According to Bloomberg, brands can expect to pay more for ecommerce transactions, but fees will decline in for segments such as real estate and education.
Bloomberg said the swipe fee for online or phone purchases with a traditional Visa card would rise from $1.90 to $1.99 on a $100 purchase, and from $2.50 to $2.60 for the same purchase with a premium Visa card. By contrast, the swipe fee for a $50 premium card purchase at a supermarket will decrease from $1.15 to 77 cents.
While the fees merchants pay for each transaction are small, retailers pay a total of more than $100 billion total each year in order to accept electronic payments, Bloomberg noted.
“The U.S. credit interchange structure has been largely unchanged for the past 10 years,” Visa said in the document to banks, according to Bloomberg. “Based on the most recent review in the U.S., Visa is adjusting its default U.S. interchange rate structure to optimize acceptance and usage and reflect the current value of Visa products.” The changes are expected to roll out in two phases, in April and October.
Visa, Mastercard, and American Express have long been locked in a battle over presenting attractive swipe fees in order to hold or gain market share for credit card purchases.
In a November 2019 column, The Motley Fool examined the decision by American Express, positioned as status symbol card, to lower its swipe fees. The report said Visa, Mastercard and Discover swipe fees range from 1.5% to 2.5%, with American Express fees in the 2.5% to 3.5% range.

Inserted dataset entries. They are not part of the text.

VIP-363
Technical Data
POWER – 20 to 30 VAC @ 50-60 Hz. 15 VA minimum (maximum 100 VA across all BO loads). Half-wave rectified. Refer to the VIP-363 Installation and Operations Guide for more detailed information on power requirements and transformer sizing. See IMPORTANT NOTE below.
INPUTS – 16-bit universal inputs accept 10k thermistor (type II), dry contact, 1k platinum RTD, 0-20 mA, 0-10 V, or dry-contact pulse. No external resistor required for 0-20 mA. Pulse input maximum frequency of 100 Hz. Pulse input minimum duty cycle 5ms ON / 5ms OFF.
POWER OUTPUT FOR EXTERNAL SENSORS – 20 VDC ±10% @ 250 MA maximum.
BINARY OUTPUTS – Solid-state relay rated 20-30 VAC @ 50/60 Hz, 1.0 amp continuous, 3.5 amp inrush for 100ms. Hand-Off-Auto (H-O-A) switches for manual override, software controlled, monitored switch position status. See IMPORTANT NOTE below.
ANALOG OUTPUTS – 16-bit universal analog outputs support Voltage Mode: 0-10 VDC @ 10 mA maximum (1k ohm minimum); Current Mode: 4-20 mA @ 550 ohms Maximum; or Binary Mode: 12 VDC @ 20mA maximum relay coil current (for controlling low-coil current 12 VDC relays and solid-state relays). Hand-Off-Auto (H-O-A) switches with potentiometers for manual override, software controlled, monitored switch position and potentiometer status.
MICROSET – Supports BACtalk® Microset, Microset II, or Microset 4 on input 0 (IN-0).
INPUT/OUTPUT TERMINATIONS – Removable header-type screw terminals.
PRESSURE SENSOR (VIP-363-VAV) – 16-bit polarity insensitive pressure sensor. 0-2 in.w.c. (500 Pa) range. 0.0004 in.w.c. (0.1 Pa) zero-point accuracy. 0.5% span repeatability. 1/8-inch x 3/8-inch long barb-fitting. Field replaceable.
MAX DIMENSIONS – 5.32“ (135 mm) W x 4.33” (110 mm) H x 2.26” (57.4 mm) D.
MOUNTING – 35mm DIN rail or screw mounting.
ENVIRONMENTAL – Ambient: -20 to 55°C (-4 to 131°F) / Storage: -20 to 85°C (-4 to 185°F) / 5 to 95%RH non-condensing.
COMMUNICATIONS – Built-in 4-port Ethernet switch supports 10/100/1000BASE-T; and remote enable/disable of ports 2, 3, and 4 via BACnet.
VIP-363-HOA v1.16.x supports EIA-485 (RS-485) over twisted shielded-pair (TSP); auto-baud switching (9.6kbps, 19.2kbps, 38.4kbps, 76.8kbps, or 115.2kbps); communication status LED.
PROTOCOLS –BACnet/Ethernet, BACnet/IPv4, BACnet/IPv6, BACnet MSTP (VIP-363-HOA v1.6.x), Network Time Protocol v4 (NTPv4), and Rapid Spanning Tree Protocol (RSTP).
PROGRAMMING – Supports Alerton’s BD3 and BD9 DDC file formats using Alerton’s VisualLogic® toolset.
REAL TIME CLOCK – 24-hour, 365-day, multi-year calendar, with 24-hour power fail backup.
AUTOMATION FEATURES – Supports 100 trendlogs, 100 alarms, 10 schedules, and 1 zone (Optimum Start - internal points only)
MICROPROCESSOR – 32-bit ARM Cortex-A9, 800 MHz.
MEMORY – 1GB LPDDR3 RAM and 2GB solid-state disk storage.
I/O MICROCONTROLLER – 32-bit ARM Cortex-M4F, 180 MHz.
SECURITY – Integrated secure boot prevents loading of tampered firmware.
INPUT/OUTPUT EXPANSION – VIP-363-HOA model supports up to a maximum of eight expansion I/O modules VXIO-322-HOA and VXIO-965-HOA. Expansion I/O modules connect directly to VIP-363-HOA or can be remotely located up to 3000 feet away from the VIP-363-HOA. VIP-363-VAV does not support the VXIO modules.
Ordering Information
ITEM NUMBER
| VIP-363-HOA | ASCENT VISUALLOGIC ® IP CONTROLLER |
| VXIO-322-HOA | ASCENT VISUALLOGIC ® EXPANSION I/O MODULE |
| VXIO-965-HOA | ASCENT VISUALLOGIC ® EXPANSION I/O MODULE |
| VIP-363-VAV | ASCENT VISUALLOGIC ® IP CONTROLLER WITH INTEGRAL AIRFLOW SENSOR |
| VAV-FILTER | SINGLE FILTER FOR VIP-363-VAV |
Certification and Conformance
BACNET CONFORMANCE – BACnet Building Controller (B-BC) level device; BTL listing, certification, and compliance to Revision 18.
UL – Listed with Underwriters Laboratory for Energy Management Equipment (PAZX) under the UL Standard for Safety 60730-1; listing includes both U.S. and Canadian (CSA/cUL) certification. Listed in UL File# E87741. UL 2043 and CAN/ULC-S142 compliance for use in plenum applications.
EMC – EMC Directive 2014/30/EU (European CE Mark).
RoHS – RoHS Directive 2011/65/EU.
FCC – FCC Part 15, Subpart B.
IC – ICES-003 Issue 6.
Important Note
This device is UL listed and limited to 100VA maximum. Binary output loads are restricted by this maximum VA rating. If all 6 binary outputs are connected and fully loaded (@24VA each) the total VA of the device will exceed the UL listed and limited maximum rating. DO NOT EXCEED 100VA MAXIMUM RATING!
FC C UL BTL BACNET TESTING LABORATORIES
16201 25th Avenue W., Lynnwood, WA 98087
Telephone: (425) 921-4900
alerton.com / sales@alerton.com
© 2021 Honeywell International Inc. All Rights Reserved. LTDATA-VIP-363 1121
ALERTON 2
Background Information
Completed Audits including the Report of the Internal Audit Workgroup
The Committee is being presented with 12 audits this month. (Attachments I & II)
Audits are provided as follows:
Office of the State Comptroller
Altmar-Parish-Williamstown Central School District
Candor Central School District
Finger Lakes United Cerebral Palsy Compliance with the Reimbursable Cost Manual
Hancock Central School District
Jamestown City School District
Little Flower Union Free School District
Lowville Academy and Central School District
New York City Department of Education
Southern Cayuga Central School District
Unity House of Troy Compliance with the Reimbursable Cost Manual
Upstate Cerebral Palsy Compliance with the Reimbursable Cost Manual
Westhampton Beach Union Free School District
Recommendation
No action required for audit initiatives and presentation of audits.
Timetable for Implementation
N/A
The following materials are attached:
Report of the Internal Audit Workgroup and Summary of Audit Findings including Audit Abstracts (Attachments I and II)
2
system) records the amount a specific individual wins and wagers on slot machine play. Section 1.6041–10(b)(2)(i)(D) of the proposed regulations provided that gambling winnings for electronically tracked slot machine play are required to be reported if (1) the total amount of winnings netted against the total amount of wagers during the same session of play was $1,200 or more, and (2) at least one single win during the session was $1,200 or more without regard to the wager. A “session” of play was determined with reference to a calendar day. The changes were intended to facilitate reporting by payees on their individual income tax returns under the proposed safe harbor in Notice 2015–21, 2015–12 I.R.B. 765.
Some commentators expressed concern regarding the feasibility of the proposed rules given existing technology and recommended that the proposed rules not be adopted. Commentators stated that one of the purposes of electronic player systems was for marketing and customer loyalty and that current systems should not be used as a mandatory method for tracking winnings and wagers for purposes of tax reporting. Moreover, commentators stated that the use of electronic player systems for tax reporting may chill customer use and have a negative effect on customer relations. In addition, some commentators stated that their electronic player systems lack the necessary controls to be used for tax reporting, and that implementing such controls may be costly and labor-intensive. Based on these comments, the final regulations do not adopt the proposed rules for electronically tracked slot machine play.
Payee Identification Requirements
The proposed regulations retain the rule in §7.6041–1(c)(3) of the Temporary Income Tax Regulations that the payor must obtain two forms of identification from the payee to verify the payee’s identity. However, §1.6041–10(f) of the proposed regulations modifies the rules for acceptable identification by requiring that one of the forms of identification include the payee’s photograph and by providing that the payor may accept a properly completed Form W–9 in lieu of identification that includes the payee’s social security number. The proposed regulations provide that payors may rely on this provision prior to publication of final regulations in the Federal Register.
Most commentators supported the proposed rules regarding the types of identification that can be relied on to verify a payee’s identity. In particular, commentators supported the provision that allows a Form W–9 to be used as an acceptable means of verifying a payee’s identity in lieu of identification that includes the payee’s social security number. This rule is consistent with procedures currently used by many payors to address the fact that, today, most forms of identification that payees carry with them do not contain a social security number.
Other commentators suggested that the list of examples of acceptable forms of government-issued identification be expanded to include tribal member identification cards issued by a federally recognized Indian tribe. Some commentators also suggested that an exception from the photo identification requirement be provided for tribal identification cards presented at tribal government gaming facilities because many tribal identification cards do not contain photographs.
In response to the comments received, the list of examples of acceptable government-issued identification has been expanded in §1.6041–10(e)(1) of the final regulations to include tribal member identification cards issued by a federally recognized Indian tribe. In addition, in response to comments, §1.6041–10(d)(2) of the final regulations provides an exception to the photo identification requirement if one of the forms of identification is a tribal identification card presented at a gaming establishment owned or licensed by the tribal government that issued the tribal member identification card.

Noting that Visa traditionally has had the lowest swipe fees, The Motley Fool cited The Nilson Report in saying Visa controlled nearly half of the U.S. market in 2016, with Mastercard controlling 32.3%, American Express 11.8%, and Discover just 7.2%.
Bloomberg called Visa’s plans the biggest swipe fee changes in a decade to a payment system that facilitates more than $6.5 trillion in card payments each year in the U.S. for Visa and Mastercard alone.